Marie Houriet
Marie Houriet est née en 1966. Elle a fait sa scolarité à Fribourg et des études de psychologie et relations sociales à Genève, suivies d’un master sur les pays en développement à Zurich et un séjour de quelques mois en Amérique centrale.
En 2001, elle a été lauréate d’une bourse de l’État de Genève pour l’écriture d’une pièce de théâtre (De Gris et de violet). Marie Houriet vit dans le Jura.
(source Viceversa Littérature)
livre(s) sélectionné(s)
Des Jours meilleurs
paru aux Éditions de l’Aire,258 pages, 2018
Les révolutions aboient, le temps passe. Et de nos pères nous recevons ces luttes héréditaires, refroidies comme un brasier que Marie Houriet attise jusqu’à l’incendie dans Des Jours meilleurs.
Ne pas se fier aux apparences, car entre la criarde tapisserie vintage de la couverture et la platitude peu engageante du quatrième, on découvre une ode vibrante aux rêveurs désabusés, batteurs de pavé sortis réinventer le monde ou revendiquer des lendemains qui ne déchanteraient pas trop.
En moteur de ce roman, une focale narrative qui alterne entre deux personnages. Jean-Louis est un soixante-huitard fort en gueule, militant tenté par la résignation. Sa fille Raphaëlle semble avoir épousé la détestation de ce père en s’acoquinant à un type qui « avait viré salopard » – traduire banquier genevois vendant des subprimes à tour de bras. Tendue par ces extrêmes, la relation filiale évolue de la connivence au rejet.
Au cœur de l’ouvrage, le vibrant récit que fait Raphaëlle de son enfance genevoise à la Jonction, terrain post-industriel laissé à l’abandon avant d’être investi par quelques idéalistes.
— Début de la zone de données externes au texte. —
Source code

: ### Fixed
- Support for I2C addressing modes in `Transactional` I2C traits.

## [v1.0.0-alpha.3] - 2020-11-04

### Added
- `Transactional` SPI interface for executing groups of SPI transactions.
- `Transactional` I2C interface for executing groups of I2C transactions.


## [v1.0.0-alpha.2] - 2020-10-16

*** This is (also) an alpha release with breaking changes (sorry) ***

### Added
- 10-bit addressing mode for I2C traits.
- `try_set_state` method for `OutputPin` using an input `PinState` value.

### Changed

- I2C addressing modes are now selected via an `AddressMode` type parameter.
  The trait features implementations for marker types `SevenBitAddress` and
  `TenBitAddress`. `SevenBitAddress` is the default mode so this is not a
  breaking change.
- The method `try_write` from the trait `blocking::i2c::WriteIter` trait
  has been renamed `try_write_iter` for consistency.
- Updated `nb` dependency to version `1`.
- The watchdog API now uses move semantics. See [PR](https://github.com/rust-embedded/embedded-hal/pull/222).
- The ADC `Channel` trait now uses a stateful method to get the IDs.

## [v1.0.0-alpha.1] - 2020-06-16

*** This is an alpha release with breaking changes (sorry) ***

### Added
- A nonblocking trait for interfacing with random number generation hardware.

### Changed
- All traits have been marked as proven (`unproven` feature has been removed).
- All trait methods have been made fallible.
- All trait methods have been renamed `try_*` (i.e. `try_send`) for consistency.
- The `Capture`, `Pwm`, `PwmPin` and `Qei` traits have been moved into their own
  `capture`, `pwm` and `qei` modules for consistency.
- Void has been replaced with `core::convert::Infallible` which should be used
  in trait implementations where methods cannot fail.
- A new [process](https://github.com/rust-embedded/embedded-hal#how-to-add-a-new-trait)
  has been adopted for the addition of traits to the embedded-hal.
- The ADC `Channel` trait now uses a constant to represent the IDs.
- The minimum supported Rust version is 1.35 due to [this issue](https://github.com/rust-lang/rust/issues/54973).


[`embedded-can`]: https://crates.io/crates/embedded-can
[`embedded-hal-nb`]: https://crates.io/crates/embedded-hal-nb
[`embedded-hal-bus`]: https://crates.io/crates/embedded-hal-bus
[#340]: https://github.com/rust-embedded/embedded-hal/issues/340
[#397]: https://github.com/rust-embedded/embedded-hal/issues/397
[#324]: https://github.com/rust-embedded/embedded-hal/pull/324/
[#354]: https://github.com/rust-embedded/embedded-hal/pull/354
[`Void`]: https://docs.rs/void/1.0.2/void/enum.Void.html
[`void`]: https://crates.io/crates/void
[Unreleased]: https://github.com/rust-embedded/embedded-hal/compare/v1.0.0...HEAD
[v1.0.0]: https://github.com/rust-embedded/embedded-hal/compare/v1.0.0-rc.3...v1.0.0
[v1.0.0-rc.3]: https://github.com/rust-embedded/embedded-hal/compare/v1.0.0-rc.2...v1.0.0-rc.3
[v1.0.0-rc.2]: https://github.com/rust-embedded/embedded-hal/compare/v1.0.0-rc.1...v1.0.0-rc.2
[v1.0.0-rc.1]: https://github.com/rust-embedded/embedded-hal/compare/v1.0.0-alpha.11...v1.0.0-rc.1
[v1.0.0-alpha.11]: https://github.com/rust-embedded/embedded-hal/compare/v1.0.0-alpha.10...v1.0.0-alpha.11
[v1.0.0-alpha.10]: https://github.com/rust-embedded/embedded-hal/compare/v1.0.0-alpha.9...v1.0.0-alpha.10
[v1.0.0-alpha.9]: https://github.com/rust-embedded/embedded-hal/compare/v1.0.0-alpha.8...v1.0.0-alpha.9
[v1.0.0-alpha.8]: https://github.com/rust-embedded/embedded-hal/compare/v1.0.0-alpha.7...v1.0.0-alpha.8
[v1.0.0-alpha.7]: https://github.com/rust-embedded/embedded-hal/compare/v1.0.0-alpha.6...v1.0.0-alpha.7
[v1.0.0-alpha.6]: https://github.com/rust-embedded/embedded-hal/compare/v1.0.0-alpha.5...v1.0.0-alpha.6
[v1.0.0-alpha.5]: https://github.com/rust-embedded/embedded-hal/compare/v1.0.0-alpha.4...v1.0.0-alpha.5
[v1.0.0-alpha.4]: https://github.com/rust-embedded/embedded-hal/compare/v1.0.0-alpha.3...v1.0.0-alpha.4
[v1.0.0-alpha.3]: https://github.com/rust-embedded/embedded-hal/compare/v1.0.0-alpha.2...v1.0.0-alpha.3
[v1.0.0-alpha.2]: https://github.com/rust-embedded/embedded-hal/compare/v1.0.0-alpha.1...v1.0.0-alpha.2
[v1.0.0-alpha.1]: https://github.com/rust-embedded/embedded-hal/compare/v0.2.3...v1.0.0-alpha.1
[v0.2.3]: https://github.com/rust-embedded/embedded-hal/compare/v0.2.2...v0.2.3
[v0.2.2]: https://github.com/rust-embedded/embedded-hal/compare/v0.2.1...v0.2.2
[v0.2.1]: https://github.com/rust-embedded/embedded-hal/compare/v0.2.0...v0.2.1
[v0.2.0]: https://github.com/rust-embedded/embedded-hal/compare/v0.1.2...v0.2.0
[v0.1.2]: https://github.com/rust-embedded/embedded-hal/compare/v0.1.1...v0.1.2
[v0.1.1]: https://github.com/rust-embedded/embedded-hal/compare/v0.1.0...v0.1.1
C’est une joyeuse utopie urbaine qui s’enracine entre les rames de trams abandonnés, où la communauté s’organise pour survivre puis croître en marge de la société. Jusqu’à la faute qui consumera définitivement ce paradis perdu.
Son souvenir ne survit plus que derrière le mur des culpabilités, des reproches tus. Alors quand la finance s’enflamme à son tour, il faut abattre les cloisons, rapiécer les idéaux, étouffer « la peur de n’avoir rien fait » et celle d’avoir mené tant de combats en vain. Après une grandiose scène d’exutoire disjoncté, il s’agira d’éclabousser les fauteurs en costard d’un geste radical et grotesque.
Evidemment, ce roman se nourrit des antagonismes faciles entre gauchistes auto-gérés et financiers véreux. Mais s’il séduit autant, c’est par son grand sens de l’observation, par la délicate nuance psychologique qui caractérise ses personnages, portée par un style tout en ellipses suggestives. Surtout, il parvient à placer Genève au cœur battant des luttes historiques dans une géographie romanesque où les rivages urbains font écho aux clivages sociaux. La ville est un terreau fertile. Enterrez-y des rêves, ils écloront au prochain incendie.